Despite it not typically being her best event she was one of the gold medal favorites for the 500 metre gold at the 1992 Olympics and then became the favorite after fellow leading contenders- her teammate Sylvie Daigle and Zhang Yanmei of China both were eliminated in the heats. Unfortunately she had a fall in the semis when she got caught up with Yan Li of China, and as a result did not make the final. She rebounded from the disappointment to lead the Canadian team to gold in the relay. In 1994 she went in as the favorite in both the 500 and 1000 metres but again fell in the semis of the 500, and was just nipped for the 1000 metre gold in the last lap by Chun Lee Kyung of Korea (the winner of the next 3 world overall titles, and a 4 time Olympic Gold medalist), settling for silver. She added another silver in the relay, after the Chinese team which finished 2nd was disqualified.

After retiring, she made a comeback to the sport in 1997, and performed respectably at the 1997 World Short Track Championships. She seemed to be on pace for a place on the 1998 Canadian Olympic team, but an injury took her out of the running.

Despite her surprising failure to win an individual Olympic gold medal, Natalie is regarded by many as one of the best short track speed skaters in history.
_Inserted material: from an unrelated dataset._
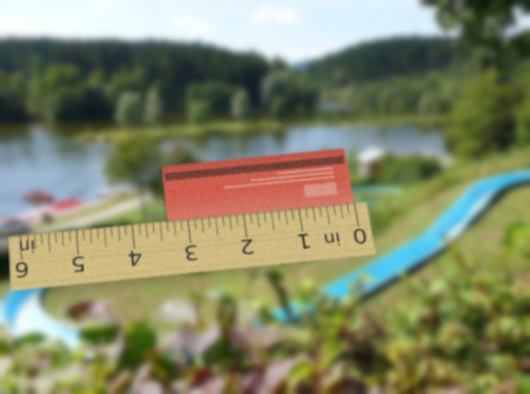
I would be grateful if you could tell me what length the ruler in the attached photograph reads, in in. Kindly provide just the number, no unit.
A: 3.375
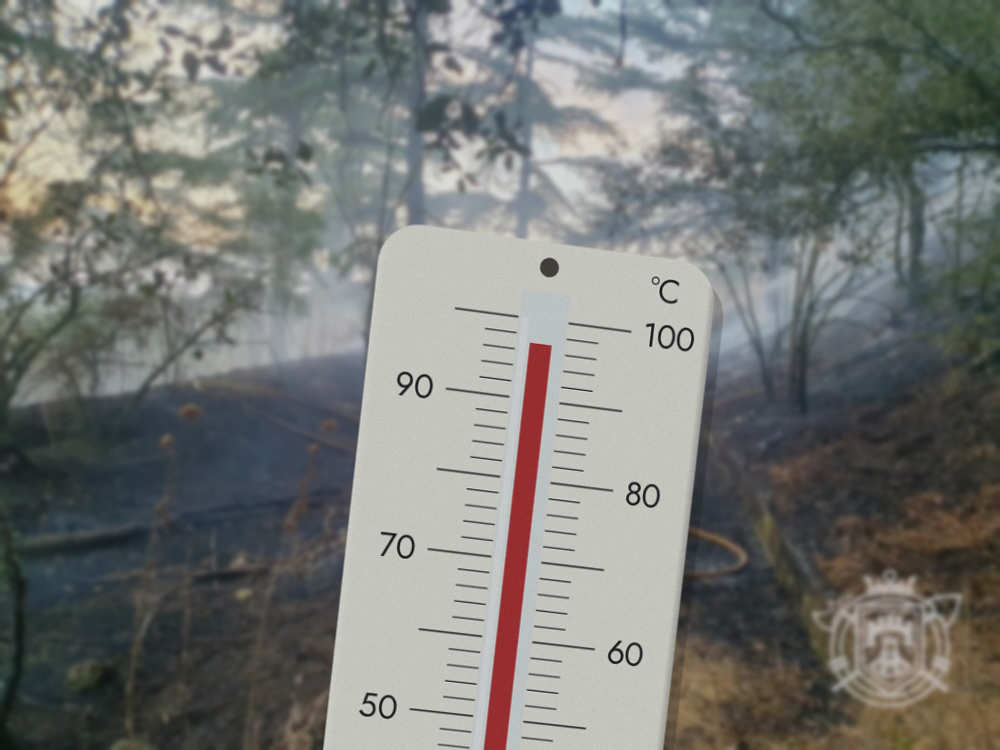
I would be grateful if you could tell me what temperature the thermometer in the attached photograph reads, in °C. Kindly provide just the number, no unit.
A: 97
She was most well known for her burst of speeds and power, as well as her technical brilliance, and her longevity as a top competitor reached rare heights in the sport.
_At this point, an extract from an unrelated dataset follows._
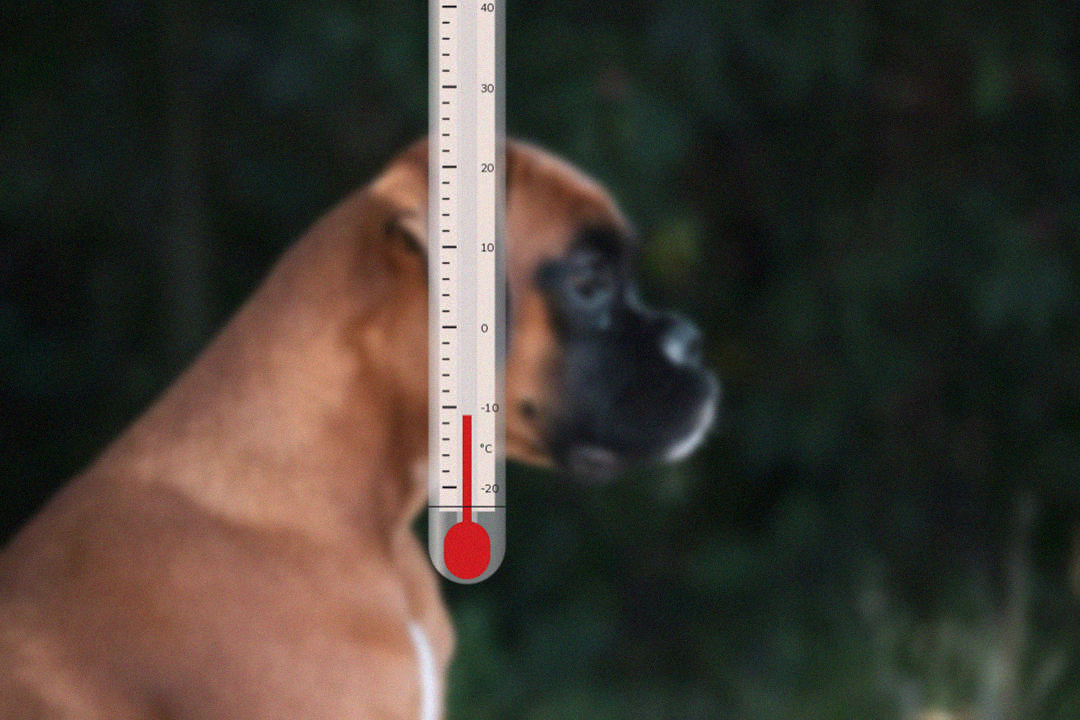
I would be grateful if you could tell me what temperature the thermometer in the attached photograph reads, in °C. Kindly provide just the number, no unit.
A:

On June 30, 2016, Lambert was made an Officer of the Order of Canada by Governor General David Johnston. Her citation read: "For her achievements in Olympic Sport and for her tremendous contributions to athletics in Canada as a renowned mentor and spokesperson."

==Records==
- 1985 - World championship, Amsterdam (Netherland) - 1000 m : 1m43s.58
- 1987 - World championship, Montréal (Quebec) - 3000 m : 5m31s.65
- 1993 - International Competition, Hamar (Norway) - 1000 m : 1m34s.07
- 1993 - World championship, Beijing (China) - relay 3000 m : 4m26s.56

==Awards==
- 1992 - Inducted into the Canadian Olympic Committee Hall of Fame
- 1994 - Named Athlete of the Year by the 'Mérite Sportif Québécois'
- From 1985 to 1987 and 1990 to 1994. Named Athlete of the Year by the Canadian Speed Skating Association
- 2001 - Inducted into Quebec's Sports Hall of Fame
- 2002 - Inducted into Canada's Sports Hall of Fame

==Personal life==
Lambert is currently married to Daniel Gaudette, a physical education teacher, and adopted two daughters from China.